-------- Excerpted records --------
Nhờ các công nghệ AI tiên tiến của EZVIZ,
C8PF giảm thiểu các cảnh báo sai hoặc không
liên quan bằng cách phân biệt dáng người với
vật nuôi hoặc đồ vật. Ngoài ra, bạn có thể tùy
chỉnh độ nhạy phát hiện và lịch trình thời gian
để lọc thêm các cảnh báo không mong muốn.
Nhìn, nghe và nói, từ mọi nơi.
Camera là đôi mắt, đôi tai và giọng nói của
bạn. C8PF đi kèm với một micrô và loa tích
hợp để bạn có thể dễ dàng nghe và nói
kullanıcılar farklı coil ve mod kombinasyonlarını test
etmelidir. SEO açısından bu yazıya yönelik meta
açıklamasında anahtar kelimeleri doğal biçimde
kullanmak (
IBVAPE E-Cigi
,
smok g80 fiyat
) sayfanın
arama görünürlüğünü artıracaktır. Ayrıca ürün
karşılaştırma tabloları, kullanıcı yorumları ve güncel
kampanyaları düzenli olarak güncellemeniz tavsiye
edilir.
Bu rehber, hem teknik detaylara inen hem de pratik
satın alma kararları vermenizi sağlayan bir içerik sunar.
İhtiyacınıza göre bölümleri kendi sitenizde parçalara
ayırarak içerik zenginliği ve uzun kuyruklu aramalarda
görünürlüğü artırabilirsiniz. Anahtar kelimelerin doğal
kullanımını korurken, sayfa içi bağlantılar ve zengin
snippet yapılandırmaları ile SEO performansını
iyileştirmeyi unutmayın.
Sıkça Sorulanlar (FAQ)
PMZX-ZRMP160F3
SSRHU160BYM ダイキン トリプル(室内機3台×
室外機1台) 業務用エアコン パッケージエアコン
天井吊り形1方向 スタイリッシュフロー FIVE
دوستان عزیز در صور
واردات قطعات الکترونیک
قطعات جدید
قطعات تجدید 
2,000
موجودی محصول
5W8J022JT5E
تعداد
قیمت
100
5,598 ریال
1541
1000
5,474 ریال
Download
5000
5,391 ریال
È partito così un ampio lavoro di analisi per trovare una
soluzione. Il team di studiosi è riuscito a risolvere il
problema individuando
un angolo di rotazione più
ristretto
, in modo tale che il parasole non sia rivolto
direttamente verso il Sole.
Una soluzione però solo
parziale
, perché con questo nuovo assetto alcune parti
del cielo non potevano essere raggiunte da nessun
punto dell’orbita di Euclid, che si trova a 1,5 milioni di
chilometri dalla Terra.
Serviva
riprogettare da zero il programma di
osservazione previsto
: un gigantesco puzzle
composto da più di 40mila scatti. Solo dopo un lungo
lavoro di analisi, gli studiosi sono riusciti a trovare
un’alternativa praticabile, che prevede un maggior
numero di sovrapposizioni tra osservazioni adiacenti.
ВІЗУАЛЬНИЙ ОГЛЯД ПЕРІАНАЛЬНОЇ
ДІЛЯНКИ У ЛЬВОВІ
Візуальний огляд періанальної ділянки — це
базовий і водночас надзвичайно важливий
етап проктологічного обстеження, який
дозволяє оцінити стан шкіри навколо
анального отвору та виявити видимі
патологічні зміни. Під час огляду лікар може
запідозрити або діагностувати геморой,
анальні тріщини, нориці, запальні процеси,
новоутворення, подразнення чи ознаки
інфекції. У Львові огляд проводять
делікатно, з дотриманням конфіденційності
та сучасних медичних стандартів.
--------
Exercise aim: Copy word for word the stretch of entries above from the line that has "Nhìn, nghe và nói, từ mọi nơi." through the line that has "kullanıcılar farklı coil", both ends included, and nothing outside it.

Finished exercise:
Nhìn, nghe và nói, từ mọi nơi.
Camera là đôi mắt, đôi tai và giọng nói của
bạn. C8PF đi kèm với một micrô và loa tích
hợp để bạn có thể dễ dàng nghe và nói
kullanıcılar farklı coil ve mod kombinasyonlarını test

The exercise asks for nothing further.